Court Battle Over Parents’ Refusal to Continue Chemotherapy For Young Daughter Finally Ends

Sarah Hershberger, now 12, was diagnosed with Leukemia in 2013 and initially began chemotherapy treatment in Ohio. However, she and her parents decided to stop this treatment before its completion because the treatment made Sarah so sick that her parents believed it might actually kill her. Instead, Sarah and her parents decided to pursue more natural treatments using herbs and vitamins. The doctors at Akron Children’s Hospital tried to persuade Sarah’s parents to continue the chemotherapy treatment because had a high chance of survival if she continued the treatment, but if she stopped, her physician believed she could die within a year.  When Sarah did not resume the chemotherapy treatment, the hospital to sought a court appointed guardian to continue the treatment over the objections of Sarah and her parents.

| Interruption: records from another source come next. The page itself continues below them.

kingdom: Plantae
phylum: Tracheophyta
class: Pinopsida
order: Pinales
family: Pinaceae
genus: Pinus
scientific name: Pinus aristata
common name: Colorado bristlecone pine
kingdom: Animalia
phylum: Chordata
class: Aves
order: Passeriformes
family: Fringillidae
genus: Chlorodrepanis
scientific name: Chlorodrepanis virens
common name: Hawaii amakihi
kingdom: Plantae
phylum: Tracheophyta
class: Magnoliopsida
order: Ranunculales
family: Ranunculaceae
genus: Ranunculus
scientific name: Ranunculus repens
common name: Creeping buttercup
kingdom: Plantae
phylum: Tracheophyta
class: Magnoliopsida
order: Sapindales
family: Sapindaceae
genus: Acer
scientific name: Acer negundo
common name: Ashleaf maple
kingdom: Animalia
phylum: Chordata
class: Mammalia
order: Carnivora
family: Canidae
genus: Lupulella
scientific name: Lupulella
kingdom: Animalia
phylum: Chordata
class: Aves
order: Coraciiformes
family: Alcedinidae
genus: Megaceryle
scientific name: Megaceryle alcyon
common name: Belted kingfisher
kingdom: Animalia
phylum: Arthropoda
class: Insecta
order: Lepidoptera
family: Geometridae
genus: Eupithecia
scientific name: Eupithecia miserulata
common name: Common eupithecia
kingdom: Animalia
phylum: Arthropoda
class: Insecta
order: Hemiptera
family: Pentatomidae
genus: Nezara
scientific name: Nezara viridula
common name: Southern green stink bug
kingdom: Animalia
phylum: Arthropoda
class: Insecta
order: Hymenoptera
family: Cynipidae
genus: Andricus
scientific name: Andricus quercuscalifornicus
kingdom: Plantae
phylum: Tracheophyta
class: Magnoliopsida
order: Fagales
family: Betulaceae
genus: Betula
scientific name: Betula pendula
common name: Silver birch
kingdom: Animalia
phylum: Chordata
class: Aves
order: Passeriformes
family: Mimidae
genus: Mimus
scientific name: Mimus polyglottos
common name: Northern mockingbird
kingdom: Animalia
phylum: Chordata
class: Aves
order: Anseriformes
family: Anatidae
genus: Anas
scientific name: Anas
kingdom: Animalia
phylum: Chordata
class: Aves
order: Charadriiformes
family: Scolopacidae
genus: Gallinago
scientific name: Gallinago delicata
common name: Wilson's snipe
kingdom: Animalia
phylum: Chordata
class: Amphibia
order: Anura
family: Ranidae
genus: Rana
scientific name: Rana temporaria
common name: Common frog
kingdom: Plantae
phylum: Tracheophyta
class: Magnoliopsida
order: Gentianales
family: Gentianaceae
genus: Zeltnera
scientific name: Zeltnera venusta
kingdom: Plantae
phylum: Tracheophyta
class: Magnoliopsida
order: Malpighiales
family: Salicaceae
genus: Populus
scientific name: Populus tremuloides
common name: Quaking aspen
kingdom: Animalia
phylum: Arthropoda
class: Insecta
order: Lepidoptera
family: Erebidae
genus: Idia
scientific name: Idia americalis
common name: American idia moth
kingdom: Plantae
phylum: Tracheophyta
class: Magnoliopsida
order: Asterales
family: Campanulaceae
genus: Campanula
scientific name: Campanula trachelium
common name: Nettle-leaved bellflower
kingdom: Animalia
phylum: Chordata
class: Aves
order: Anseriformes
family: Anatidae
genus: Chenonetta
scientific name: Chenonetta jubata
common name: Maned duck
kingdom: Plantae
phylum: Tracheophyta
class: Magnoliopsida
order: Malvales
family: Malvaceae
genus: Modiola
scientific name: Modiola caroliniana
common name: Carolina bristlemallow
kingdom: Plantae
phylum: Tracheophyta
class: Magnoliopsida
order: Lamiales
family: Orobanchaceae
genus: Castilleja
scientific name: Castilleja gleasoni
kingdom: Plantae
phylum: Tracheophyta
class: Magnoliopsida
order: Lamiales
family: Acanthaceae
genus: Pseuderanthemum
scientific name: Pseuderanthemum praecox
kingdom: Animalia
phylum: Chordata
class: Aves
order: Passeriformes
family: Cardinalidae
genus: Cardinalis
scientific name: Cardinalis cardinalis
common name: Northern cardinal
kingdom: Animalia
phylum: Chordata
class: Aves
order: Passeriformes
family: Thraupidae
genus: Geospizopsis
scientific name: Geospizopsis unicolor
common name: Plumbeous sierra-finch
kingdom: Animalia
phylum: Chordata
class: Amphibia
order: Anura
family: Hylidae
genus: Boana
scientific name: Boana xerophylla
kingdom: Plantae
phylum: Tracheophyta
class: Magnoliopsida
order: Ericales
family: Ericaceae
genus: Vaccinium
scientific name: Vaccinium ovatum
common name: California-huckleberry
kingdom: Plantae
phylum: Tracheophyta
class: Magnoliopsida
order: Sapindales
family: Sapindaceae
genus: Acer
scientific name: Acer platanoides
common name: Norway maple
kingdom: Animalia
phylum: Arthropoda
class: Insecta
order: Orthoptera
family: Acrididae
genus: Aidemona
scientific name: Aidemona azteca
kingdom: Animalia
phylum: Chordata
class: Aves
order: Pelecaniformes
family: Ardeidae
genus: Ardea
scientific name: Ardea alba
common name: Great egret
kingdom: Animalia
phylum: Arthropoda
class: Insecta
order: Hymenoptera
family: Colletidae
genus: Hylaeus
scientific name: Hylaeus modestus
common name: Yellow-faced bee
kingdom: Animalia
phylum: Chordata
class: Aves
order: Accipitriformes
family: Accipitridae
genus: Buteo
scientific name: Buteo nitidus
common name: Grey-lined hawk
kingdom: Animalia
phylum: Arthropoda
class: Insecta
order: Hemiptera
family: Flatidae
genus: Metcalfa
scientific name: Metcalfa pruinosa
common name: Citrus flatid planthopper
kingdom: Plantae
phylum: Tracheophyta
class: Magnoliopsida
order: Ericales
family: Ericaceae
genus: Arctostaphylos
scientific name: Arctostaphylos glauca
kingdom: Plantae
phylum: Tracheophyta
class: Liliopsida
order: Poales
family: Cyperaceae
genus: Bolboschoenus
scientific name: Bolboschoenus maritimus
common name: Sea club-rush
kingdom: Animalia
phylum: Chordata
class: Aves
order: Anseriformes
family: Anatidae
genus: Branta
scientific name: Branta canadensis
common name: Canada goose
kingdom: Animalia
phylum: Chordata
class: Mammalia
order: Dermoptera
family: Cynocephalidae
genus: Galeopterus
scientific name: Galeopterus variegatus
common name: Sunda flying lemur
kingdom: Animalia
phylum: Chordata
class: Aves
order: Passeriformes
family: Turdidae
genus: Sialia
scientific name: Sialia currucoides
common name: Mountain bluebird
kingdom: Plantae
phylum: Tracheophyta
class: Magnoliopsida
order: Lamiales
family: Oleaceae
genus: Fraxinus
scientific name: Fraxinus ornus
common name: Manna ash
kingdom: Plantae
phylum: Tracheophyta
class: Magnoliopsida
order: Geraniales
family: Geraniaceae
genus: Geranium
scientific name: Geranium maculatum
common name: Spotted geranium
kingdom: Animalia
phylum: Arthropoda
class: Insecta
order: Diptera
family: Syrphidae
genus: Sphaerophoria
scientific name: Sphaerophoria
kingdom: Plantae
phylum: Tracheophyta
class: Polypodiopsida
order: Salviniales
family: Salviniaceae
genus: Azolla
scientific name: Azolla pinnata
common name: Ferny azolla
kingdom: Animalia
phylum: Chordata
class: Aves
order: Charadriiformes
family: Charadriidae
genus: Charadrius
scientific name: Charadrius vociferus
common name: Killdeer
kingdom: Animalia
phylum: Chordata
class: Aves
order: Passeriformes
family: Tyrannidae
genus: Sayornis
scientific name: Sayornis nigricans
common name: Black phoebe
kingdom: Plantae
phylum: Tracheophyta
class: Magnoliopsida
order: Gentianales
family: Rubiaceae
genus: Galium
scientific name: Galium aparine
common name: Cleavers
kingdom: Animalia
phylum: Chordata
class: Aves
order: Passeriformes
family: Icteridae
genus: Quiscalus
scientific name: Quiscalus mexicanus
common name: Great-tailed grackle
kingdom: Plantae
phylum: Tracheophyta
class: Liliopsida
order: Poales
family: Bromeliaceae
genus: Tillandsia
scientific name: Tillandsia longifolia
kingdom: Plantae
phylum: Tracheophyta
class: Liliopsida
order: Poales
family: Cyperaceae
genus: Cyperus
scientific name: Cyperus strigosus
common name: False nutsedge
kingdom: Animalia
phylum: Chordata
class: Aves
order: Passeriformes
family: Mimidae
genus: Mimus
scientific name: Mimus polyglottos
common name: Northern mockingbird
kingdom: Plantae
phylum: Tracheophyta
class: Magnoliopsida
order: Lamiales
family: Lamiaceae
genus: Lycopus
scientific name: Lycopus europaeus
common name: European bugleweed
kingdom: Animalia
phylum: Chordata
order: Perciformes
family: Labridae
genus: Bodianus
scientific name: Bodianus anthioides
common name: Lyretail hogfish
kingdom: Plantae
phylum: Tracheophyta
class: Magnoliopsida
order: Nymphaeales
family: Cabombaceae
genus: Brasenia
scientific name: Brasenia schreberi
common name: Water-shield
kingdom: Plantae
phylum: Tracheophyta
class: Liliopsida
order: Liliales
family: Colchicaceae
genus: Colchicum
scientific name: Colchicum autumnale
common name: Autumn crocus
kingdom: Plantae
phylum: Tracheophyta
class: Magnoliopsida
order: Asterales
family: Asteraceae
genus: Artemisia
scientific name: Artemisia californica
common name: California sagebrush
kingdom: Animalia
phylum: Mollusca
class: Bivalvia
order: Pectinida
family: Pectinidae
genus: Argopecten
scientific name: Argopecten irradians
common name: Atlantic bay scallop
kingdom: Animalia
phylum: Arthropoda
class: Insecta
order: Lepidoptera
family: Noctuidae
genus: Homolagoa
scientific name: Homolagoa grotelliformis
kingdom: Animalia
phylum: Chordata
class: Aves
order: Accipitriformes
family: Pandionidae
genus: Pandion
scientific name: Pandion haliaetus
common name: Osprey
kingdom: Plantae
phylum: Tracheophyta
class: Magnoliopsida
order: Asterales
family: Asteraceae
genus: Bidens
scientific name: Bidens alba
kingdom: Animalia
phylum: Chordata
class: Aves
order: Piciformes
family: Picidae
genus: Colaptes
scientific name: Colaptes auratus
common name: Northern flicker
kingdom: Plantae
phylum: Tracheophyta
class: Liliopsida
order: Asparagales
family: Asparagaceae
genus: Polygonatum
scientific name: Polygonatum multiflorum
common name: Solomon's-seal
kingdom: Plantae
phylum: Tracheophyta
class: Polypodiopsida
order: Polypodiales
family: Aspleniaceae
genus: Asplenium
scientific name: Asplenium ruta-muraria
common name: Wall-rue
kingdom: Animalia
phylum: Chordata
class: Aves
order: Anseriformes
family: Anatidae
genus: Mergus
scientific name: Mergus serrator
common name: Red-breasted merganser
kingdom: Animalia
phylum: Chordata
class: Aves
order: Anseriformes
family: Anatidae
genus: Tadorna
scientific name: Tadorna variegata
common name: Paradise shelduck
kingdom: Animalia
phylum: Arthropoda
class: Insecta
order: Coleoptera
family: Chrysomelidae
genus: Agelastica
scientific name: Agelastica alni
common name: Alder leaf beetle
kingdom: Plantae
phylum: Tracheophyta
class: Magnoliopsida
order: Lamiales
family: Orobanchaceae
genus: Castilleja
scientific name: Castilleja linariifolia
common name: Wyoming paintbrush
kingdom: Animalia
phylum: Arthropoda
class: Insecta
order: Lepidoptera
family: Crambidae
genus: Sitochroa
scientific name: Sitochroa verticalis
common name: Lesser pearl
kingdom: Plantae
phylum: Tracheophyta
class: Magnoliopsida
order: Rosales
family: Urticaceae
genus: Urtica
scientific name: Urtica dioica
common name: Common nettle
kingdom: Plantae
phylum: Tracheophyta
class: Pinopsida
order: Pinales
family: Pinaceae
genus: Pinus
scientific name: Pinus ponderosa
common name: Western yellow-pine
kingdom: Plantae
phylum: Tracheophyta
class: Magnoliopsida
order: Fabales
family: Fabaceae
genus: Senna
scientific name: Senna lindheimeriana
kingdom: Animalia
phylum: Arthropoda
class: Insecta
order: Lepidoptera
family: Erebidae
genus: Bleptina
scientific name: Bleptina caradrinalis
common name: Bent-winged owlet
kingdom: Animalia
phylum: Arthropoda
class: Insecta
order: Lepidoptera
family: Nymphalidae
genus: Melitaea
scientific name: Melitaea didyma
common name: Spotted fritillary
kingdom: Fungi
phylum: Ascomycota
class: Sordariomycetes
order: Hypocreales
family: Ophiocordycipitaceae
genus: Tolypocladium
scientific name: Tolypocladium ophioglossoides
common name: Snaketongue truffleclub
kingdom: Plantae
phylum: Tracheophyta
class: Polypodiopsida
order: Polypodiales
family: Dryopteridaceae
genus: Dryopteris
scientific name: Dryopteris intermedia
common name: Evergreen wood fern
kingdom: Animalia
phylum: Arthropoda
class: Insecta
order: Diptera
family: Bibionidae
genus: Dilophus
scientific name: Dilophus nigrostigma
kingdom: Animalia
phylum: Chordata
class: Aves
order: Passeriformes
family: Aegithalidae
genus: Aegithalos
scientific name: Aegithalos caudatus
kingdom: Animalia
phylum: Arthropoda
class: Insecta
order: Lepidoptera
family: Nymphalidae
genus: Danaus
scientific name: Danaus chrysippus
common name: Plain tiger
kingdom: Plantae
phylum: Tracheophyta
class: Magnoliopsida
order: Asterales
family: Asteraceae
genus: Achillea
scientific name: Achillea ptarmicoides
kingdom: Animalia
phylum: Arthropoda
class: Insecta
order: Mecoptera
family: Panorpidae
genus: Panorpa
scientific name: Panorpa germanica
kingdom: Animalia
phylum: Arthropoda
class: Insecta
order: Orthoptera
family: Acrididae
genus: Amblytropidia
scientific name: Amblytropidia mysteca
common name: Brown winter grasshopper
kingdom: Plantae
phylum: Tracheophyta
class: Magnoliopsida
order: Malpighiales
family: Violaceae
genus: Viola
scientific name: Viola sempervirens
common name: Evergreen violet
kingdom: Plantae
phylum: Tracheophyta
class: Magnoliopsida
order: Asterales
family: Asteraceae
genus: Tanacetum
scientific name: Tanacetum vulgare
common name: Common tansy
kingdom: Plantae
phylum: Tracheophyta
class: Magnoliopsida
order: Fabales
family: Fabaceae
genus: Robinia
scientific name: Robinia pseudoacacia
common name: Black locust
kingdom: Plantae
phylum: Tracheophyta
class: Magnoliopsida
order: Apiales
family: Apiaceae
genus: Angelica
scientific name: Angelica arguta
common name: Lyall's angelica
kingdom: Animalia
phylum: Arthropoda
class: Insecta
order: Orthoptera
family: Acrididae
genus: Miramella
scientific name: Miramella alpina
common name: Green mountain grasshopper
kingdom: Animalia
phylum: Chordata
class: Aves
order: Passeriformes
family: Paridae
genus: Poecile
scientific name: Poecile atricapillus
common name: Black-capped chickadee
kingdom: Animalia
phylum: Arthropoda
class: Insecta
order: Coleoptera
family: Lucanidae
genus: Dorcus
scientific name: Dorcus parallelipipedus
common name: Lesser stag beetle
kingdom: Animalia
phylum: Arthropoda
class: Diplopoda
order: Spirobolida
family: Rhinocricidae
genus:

Although a guardian was initially appointed, an Ohio judge has now decided that this action was inappropriate. The statute used by the hospital to appoint the guardian is used when parents are unsuitable to have custody of their children or when the appointment of a guardian would be in the child’s best interests. In making its decision, the Court indicated that the use of this statute to take away medical decision-making power from parents is unprecedented. Moreover, although the family is Amish, the judge found the parents did not make the decision to stop chemotherapy due to religion. Rather, they fully and thoughtfully made the decision in what they believed to be their daughter’s best interests. Additionally, the judge found that a treatment such this, which would be long-term, unsafe, not sure to succeed, and in the public view, was not appropriate to impose over the objection of the parents.

After a long court proceeding, Sarah and her family affirmed their right to choose whether Sarah must continue the chemotherapy recommended by the hospital. Despite the hospital’s initial concerns, Sarah currently appears to be in good health.